L.L. Langstroth was not alone in figuring out bee space and inventing applications for it. About the same time, some European beekeepers (Huber, in Switzerland and Dzierzon in Poland/Germany, Prokopovich in the Ukraine, among others) had made similar discoveries. But Langstroth created a simpler and more easily used hive. His Langstroth beehive was a fine example of North American utilitarian craftsmanship. Efficient, simple, and cheap.
Langstroth’s invention was so simple and cheap that his patent was readily violated. Various sizes of frames and bee boxes were touted as novel improvements to Langstroth’s original design and therefore exempt from patent protection. Langstroth began a number of lawsuits against the more flagrant violators, but when the court cases began, so did his “head troubles”.
He dropped the litigation when he realized he could not win and when his illness prevented a spirited defense.
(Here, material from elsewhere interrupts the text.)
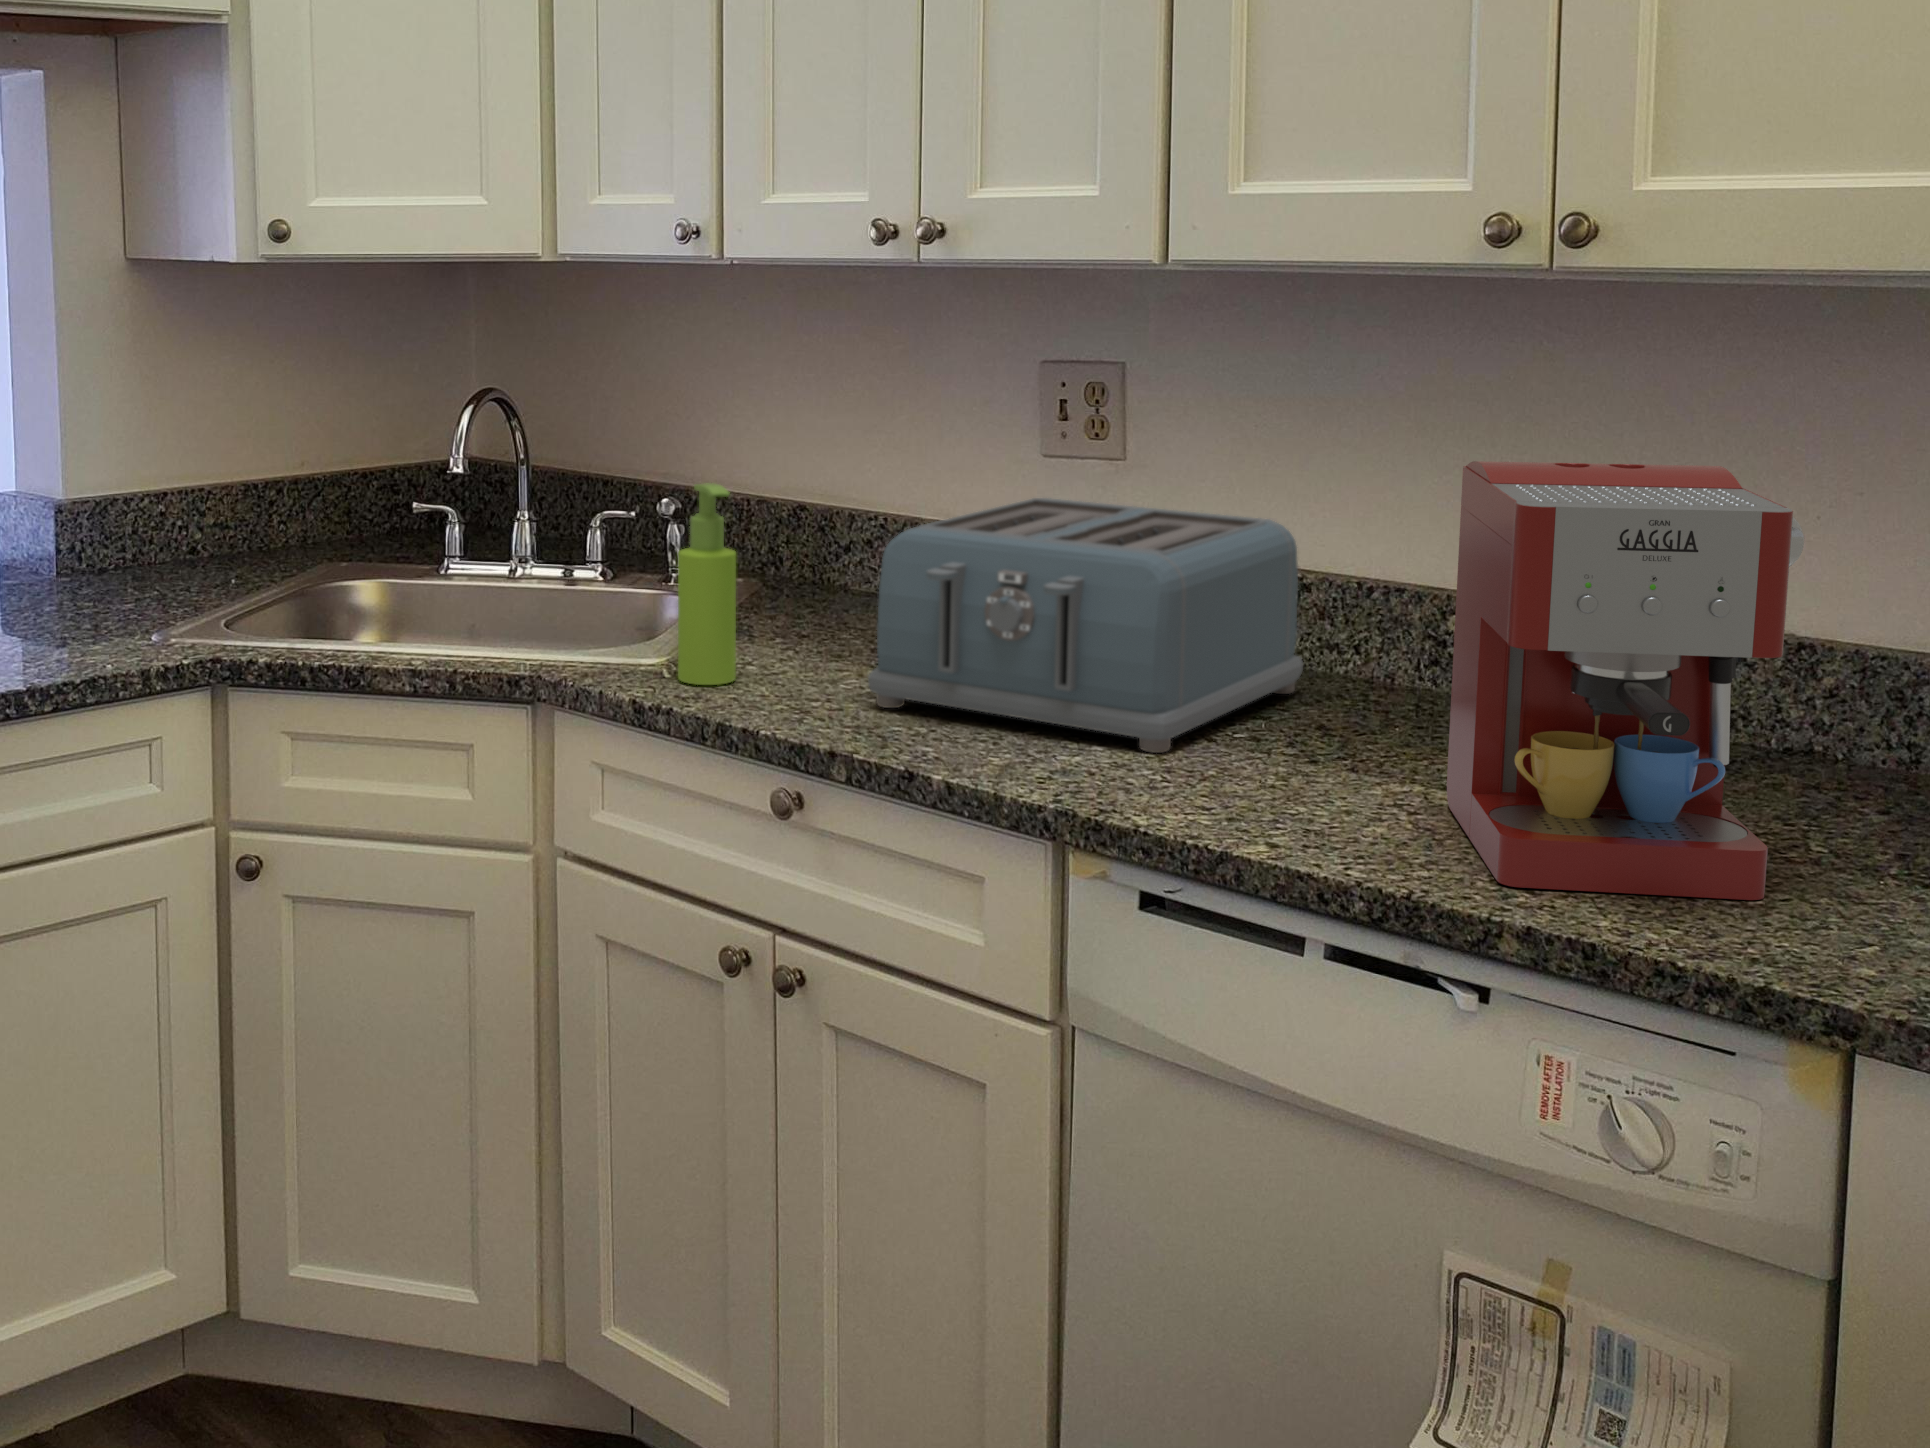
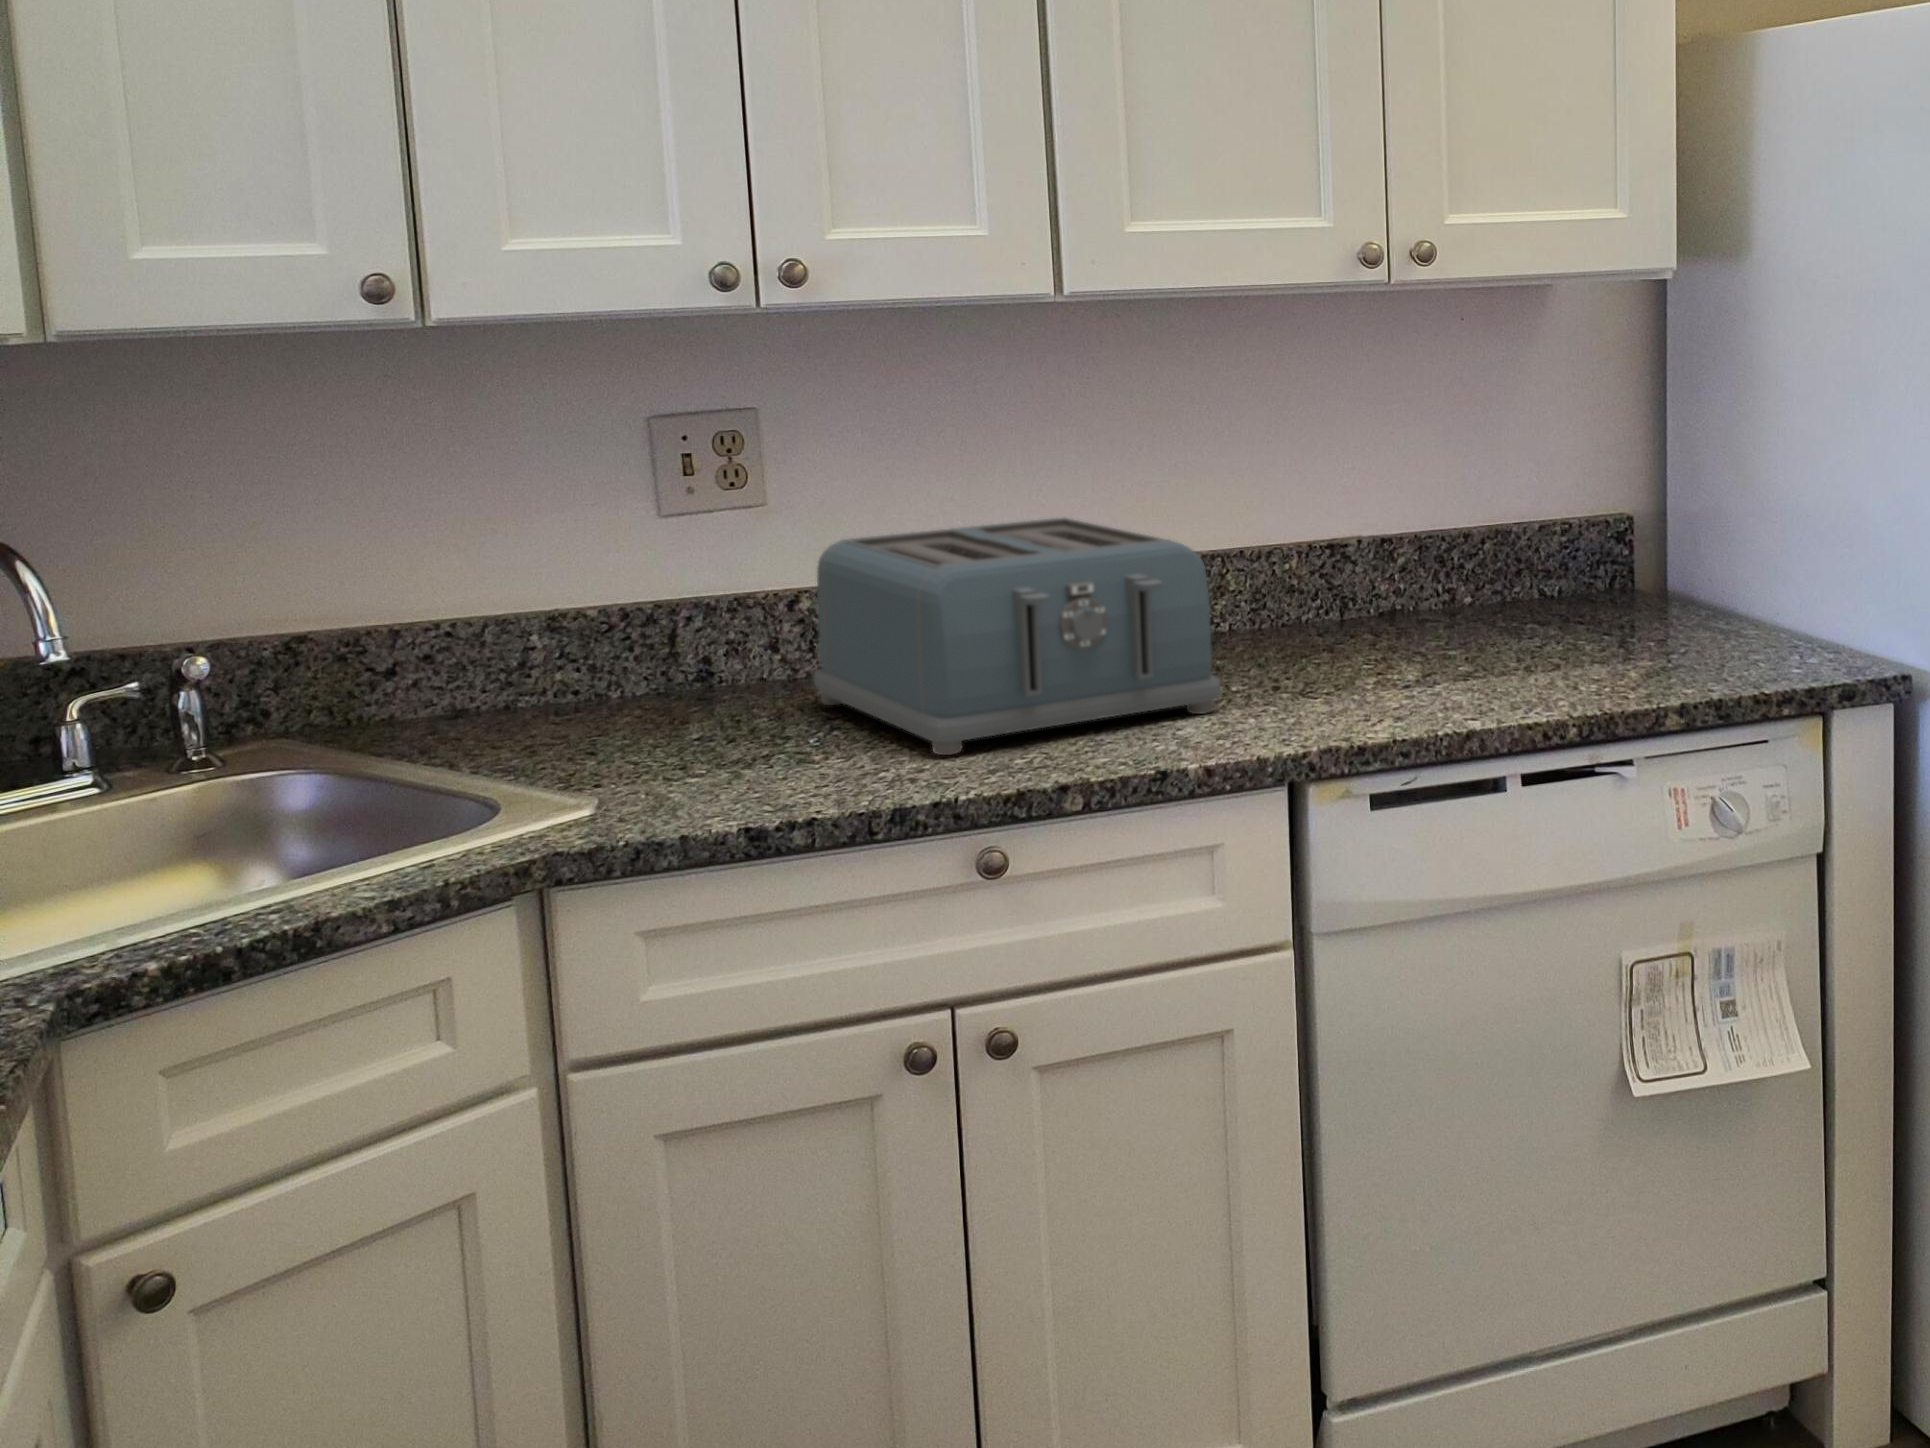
coffee maker: present [1447,461,1804,900] -> none [1425,401,1708,692]
soap dispenser: present [678,484,736,685] -> none [680,565,760,801]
Realistically, it was impossible to stop imitations and adaptations. Beekeepers – who were often handy farmers and carpenters – quickly built one or two hives with frames for themselves. Langstroth sought one dollar to license each box, which was a huge price in those days. But his real discovery was “bee space” which could not be patented. His position was like trying to patent sails for ships after discovering wind. Even Langstroth’s supporters wrote that Langstroth should have simply allowed the idea to flourish in the public domain. Trying to enforce the patent was expensive and ultimately left Langstroth nearly bankrupt.
With a plethora of modifications and with similar boxes being designed in Europe, Langstroth’s great contribution may have entered the world anyway and without much credit to him. But the retired minister had one other major contribution to society. It earned him much-deserved praise and even a bit of money. In one feverish manic spell that lasted six months, Langstroth wrote one of the greatest beekeeping books ever produced.
In 1852, working for six months without rest and very little sleep, Langstroth wrote The Hive and the Honey-Bee. This book, revised and expanded in more than 40 subsequent editions, is still one of the best sources of reliable beekeeping information. When Langstroth wrote it, there were other good bee primers on the market, but his book moved to the top spot. I’ve read the original 1853 book on-line and I have an 1859 copy of the book in its original smallish format with orange hardboard covers and 409 pages of fading text. Within the book are chapters on Loss of the Queen (and what to do about it), Swarming, Feeding, Wintering, and Enemies of the Bees. It’s a very practical guide to keeping bees and much of it is still relevant today.
Langstroth never had lasting peace from his cycles of manic depression, though in his 60s he traveled to Mexico and found that the stimulation and change of scenery gave him an unexpected respite from depression. The illness returned when he returned to his home, but he remembered the break from head troubles with great appreciation. He lived long enough (85 years!) to see his work appreciated and his book sell hundreds of thousands of copies. Despite his life-long disability, he had a long, full life, three children, and interesting work. And he made a phenomenal contribution to beekeeping.
Merry Christmas and Happy Birthday, Lorenzo Loraine Langstroth!